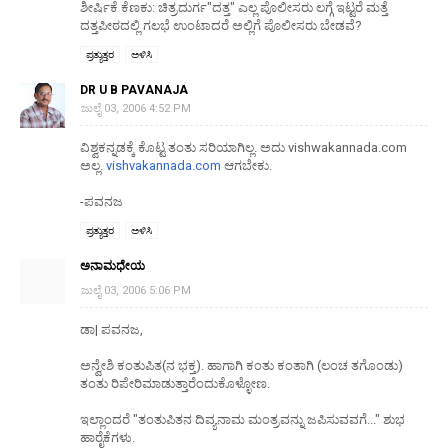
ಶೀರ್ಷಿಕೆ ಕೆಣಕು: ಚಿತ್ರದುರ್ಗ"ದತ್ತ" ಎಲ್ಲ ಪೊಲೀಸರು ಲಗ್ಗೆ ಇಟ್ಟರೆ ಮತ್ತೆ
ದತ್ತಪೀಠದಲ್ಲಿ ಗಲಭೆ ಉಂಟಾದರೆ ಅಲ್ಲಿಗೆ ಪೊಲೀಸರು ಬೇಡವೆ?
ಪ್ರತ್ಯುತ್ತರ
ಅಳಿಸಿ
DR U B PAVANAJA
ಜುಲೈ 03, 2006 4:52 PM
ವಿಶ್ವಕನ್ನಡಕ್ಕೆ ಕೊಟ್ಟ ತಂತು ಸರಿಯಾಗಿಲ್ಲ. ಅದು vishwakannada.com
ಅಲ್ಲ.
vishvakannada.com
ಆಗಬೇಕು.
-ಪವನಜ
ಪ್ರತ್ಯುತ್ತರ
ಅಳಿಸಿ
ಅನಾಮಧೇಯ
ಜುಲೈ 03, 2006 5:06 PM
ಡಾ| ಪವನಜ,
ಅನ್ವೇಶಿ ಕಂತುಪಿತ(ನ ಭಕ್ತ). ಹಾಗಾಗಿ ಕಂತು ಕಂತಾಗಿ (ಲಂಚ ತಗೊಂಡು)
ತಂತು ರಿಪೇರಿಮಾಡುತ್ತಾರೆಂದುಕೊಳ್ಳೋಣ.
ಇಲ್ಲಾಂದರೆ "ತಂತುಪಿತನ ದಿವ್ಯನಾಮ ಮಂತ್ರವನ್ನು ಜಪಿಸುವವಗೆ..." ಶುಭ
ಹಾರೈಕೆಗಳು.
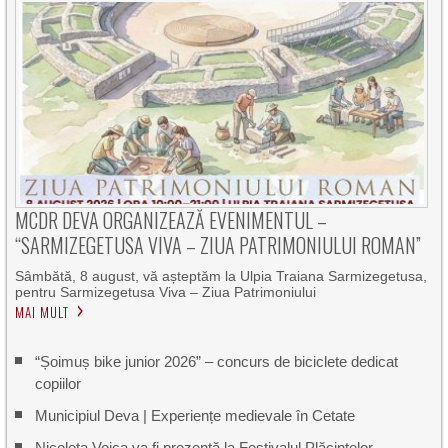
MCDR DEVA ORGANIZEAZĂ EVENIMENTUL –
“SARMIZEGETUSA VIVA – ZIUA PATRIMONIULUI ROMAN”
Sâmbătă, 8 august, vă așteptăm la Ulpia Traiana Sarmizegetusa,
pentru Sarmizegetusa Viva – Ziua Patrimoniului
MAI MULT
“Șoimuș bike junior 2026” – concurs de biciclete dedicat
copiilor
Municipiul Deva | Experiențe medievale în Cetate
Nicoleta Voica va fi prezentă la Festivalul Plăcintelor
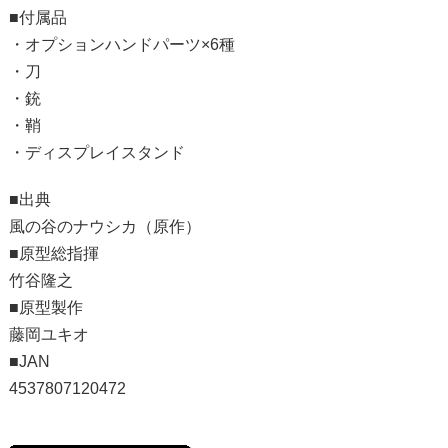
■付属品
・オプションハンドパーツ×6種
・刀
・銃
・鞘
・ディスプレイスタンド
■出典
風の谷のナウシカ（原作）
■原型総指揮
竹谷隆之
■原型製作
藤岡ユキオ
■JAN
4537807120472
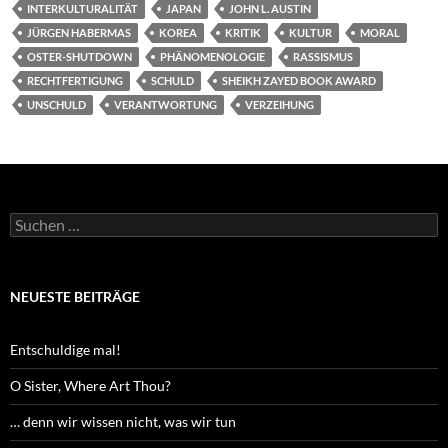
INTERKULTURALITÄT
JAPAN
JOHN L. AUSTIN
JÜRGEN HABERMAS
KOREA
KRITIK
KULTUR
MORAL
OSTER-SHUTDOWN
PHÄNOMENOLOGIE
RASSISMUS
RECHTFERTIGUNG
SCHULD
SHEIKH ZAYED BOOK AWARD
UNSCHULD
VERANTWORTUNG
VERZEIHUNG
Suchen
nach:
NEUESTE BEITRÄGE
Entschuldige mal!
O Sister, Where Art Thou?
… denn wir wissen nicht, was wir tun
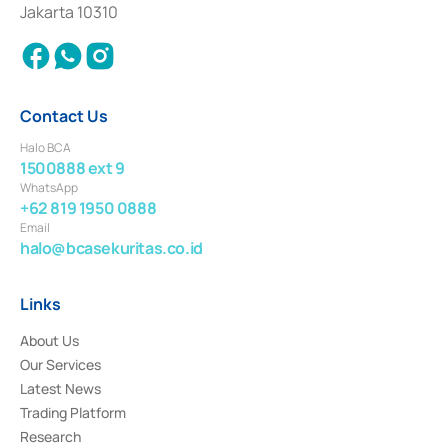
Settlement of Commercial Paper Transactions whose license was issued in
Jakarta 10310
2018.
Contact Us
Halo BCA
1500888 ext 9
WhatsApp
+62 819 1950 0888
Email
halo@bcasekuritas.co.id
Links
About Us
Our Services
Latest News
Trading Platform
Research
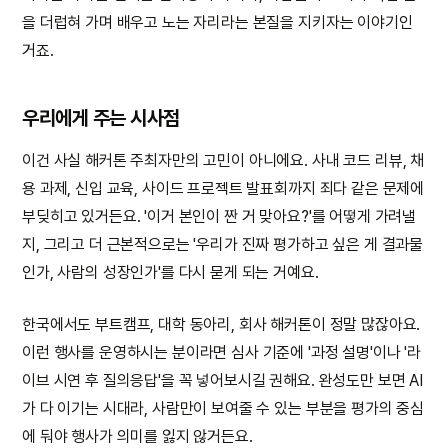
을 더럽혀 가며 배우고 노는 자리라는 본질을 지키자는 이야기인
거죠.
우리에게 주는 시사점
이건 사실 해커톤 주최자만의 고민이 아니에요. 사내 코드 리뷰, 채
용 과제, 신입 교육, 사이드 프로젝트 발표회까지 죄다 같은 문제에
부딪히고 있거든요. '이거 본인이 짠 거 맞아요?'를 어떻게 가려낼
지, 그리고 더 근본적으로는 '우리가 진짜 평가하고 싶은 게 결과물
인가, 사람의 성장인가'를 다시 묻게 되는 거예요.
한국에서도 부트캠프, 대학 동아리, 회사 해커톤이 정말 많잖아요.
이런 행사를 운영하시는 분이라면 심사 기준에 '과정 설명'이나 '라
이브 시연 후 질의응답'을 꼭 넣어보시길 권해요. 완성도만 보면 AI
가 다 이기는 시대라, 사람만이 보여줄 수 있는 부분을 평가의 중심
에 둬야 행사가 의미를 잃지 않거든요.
+ + + +
Copy out, word for word, all of the text in the material above, leaving out the pictures.

Reply |
ಶೀರ್ಷಿಕೆ ಕೆಣಕು: ಚಿತ್ರದುರ್ಗ"ದತ್ತ" ಎಲ್ಲ ಪೊಲೀಸರು ಲಗ್ಗೆ ಇಟ್ಟರೆ ಮತ್ತೆ
ದತ್ತಪೀಠದಲ್ಲಿ ಗಲಭೆ ಉಂಟಾದರೆ ಅಲ್ಲಿಗೆ ಪೊಲೀಸರು ಬೇಡವೆ?
ಪ್ರತ್ಯುತ್ತರ
ಅಳಿಸಿ
DR U B PAVANAJA
ಜುಲೈ 03, 2006 4:52 PM
ವಿಶ್ವಕನ್ನಡಕ್ಕೆ ಕೊಟ್ಟ ತಂತು ಸರಿಯಾಗಿಲ್ಲ. ಅದು vishwakannada.com
ಅಲ್ಲ.
vishvakannada.com
ಆಗಬೇಕು.
-ಪವನಜ
ಪ್ರತ್ಯುತ್ತರ
ಅಳಿಸಿ
ಅನಾಮಧೇಯ
ಜುಲೈ 03, 2006 5:06 PM
ಡಾ| ಪವನಜ,
ಅನ್ವೇಶಿ ಕಂತುಪಿತ(ನ ಭಕ್ತ). ಹಾಗಾಗಿ ಕಂತು ಕಂತಾಗಿ (ಲಂಚ ತಗೊಂಡು)
ತಂತು ರಿಪೇರಿಮಾಡುತ್ತಾರೆಂದುಕೊಳ್ಳೋಣ.
ಇಲ್ಲಾಂದರೆ "ತಂತುಪಿತನ ದಿವ್ಯನಾಮ ಮಂತ್ರವನ್ನು ಜಪಿಸುವವಗೆ..." ಶುಭ
ಹಾರೈಕೆಗಳು.
MCDR DEVA ORGANIZEAZĂ EVENIMENTUL –
“SARMIZEGETUSA VIVA – ZIUA PATRIMONIULUI ROMAN”
Sâmbătă, 8 august, vă așteptăm la Ulpia Traiana Sarmizegetusa,
pentru Sarmizegetusa Viva – Ziua Patrimoniului
MAI MULT
“Șoimuș bike junior 2026” – concurs de biciclete dedicat
copiilor
Municipiul Deva | Experiențe medievale în Cetate
Nicoleta Voica va fi prezentă la Festivalul Plăcintelor
■付属品
・オプションハンドパーツ×6種
・刀
・銃
・鞘
・ディスプレイスタンド
■出典
風の谷のナウシカ（原作）
■原型総指揮
竹谷隆之
■原型製作
藤岡ユキオ
■JAN
4537807120472
INTERKULTURALITÄT
JAPAN
JOHN L. AUSTIN
JÜRGEN HABERMAS
KOREA
KRITIK
KULTUR
MORAL
OSTER-SHUTDOWN
PHÄNOMENOLOGIE
RASSISMUS
RECHTFERTIGUNG
SCHULD
SHEIKH ZAYED BOOK AWARD
UNSCHULD
VERANTWORTUNG
VERZEIHUNG
Suchen
nach:
NEUESTE BEITRÄGE
Entschuldige mal!
O Sister, Where Art Thou?
… denn wir wissen nicht, was wir tun
Settlement of Commercial Paper Transactions whose license was issued in
Jakarta 10310
2018.
Contact Us
Halo BCA
1500888 ext 9
WhatsApp
+62 819 1950 0888
Email
halo@bcasekuritas.co.id
Links
About Us
Our Services
Latest News
Trading Platform
Research
을 더럽혀 가며 배우고 노는 자리라는 본질을 지키자는 이야기인
거죠.
우리에게 주는 시사점
이건 사실 해커톤 주최자만의 고민이 아니에요. 사내 코드 리뷰, 채
용 과제, 신입 교육, 사이드 프로젝트 발표회까지 죄다 같은 문제에
부딪히고 있거든요. '이거 본인이 짠 거 맞아요?'를 어떻게 가려낼
지, 그리고 더 근본적으로는 '우리가 진짜 평가하고 싶은 게 결과물
인가, 사람의 성장인가'를 다시 묻게 되는 거예요.
한국에서도 부트캠프, 대학 동아리, 회사 해커톤이 정말 많잖아요.
이런 행사를 운영하시는 분이라면 심사 기준에 '과정 설명'이나 '라
이브 시연 후 질의응답'을 꼭 넣어보시길 권해요. 완성도만 보면 AI
가 다 이기는 시대라, 사람만이 보여줄 수 있는 부분을 평가의 중심
에 둬야 행사가 의미를 잃지 않거든요.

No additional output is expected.